Is it possible to specify a domain for Z Math Surface or in GN that also automatically excludes imaginary results?

Question

In this question I want to specify a domain of $0<=x<=1$ and $0<=y<=1$ in the Z Math Surface (object menu Add > Math Function > Z Math Surface) for the equation. I also need it to exclude the imaginary result.

(y-x+1-((y-x+1)**2 -4*y if 4*y < (y-x+1)**2 else 0 )**(1/2) ) / 2

I tried ((y-x+1-((y-x+1)**2 -4*y if 4*y < (y-x+1)**2 else 0 )**(1/2) ) / (2)) if x >= 0 and x <= 1 and y >= 0 and y <= 1 else 0

And also tried (((y if y >= 0 and y <= 1 else 0)-(x if x >= 0 and x <= 1 else 0)+1-(((y if y >= 0 and y <= 1 else 0)-(x if x >= 0 and x <= 1 else 0)+1)**2 -4*(y if y >= 0 and y <= 1 else 0) if 4*(y if y >= 0 and y <= 1 else 0) < ((y if y >= 0 and y <= 1 else 0)-(x if x >= 0 and x <= 1 else 0)+1)**2 else 0 )**(1/2) ) / (2))

But nothing can get me the correct result as when I plot it with python which should look like this:

How do I tell Z Math Surface to use a range of values within $0<=x<=1$ and $0<=y<=1$ that automatically exclude the imaginary results?

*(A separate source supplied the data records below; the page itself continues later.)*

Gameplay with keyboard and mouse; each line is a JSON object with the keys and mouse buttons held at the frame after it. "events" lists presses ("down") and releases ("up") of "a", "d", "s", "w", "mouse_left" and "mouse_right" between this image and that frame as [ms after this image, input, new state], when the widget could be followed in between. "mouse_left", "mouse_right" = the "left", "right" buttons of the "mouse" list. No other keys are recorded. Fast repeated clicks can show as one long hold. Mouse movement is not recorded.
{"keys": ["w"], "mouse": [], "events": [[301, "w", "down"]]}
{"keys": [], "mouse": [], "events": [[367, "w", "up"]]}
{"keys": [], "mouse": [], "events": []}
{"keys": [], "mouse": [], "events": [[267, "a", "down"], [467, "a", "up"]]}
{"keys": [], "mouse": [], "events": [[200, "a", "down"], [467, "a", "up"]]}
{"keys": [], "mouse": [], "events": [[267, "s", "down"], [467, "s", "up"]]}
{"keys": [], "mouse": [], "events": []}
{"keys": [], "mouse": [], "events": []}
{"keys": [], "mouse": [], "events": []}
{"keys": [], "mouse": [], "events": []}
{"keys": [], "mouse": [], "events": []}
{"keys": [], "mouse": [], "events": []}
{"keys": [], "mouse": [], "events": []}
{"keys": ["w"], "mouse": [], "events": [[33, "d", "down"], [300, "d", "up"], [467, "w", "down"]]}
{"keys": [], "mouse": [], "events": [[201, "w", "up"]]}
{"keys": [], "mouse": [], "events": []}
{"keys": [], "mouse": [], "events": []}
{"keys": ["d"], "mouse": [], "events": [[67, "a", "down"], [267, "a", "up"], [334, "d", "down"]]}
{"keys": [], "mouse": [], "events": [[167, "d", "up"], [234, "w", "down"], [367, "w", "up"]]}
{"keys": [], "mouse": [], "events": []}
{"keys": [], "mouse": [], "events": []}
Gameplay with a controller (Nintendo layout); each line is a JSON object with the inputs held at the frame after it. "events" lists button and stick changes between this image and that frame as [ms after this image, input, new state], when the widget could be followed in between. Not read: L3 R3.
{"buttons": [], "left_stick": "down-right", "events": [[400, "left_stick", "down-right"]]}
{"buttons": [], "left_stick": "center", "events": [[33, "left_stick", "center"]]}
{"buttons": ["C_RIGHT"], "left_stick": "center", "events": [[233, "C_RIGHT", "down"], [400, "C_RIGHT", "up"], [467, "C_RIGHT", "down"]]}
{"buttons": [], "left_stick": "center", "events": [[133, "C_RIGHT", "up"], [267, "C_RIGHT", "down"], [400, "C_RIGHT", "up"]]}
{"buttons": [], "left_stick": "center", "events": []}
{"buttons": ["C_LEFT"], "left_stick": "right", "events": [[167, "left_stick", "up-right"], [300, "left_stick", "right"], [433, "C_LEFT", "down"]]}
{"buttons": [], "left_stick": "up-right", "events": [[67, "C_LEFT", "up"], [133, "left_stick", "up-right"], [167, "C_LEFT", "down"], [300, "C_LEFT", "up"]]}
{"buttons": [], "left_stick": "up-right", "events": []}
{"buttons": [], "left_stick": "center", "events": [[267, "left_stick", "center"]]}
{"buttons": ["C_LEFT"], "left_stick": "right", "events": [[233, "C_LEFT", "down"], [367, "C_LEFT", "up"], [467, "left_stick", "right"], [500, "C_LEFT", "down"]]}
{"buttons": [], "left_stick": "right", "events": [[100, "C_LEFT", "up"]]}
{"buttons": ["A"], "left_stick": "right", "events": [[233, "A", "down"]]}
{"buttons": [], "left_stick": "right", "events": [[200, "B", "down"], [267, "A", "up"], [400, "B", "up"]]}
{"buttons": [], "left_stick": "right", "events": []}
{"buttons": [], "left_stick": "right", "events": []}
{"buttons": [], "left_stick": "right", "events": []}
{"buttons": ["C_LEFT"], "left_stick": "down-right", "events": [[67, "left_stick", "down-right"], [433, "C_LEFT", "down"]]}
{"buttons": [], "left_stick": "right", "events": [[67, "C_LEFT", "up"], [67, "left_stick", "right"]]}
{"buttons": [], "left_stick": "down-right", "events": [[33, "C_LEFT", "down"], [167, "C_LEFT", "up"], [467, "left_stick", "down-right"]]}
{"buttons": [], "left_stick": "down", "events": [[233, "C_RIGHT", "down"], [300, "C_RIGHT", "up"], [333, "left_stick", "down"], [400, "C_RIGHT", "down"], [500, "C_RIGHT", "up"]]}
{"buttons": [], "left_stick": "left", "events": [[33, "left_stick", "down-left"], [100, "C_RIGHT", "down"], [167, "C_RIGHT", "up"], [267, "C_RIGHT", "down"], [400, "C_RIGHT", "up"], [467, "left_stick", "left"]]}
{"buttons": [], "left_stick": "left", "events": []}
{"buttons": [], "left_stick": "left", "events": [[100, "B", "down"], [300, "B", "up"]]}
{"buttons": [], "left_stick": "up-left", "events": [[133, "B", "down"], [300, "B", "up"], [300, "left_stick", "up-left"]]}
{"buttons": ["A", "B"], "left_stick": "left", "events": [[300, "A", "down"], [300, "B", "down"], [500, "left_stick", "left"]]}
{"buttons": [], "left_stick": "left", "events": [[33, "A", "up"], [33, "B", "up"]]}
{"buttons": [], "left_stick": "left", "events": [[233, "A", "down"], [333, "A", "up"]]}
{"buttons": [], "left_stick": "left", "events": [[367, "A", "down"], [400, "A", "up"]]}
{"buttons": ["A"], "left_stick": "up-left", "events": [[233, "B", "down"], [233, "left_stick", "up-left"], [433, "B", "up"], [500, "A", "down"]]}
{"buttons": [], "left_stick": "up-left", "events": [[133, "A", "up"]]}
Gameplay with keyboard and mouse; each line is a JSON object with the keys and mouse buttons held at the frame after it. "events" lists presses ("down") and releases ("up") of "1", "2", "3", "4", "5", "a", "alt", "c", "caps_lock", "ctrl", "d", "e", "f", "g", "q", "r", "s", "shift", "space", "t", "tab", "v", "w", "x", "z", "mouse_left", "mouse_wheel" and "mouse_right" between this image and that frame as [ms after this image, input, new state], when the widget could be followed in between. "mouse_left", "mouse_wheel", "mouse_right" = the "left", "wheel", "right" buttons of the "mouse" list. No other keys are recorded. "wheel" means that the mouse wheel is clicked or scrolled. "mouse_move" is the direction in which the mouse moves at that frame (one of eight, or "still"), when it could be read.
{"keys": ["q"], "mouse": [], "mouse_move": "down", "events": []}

Is that even possible? It probably is not possible with the math surface functions? Perhaps possible with geometry nodes?

EDIT: Also tried XYZ Math Surface which will still necessitate an if/else statement to exclude the imaginary part and will also give a squarish result:

(v-u+1-((v-u+1)**2 -4*v if 4*v < (v-u+1)**2 else 0 )**(1/2)) / 2

If there is a Geometry Nodes solution please feel free to post it.

Answer 1

Unfortunately, Z Math Surface uses the X Size and Y Size parameters to set a symmetric range of $-X Size \le X \le X Size$ and $-Y Size \le Y \le Y Size$. See below for an ugly way to make this work, but here's a simpler way using XYZ Function surfaces:

Simple solution

You can accomplish what you want using an X, Y, Z Surface, by setting $X = U$, $Y = V$, and using the U Min, U Max, V Min and V Max parameters. You also need to write the $Z$ equation using $U$ and $V$. Here's a simple example:

Here's your equation in parametric form: $$(v-u+1-((v-u+1)**2 -4*v if 4*v < (v-u+1)**2 else 0 )**(1/2) ) / 2$$

swapping domain solution

To do this with Z Math Surface you need to change your equation. Consider using a math surface with the domain $-.5 \le X \le .5$ by setting X Size to .5. In the original equation replace $X$ with $X+.5$ everywhere. This will give you a resulting domain of $0 \le X \le 1$. The problem is that the surface will be displayed offset by .5. You can remedy this, of course, by moving the surface once it is created to compensate, but now you have fudged both the surface and the domain. (Obviously this will work just as well for $Y$.)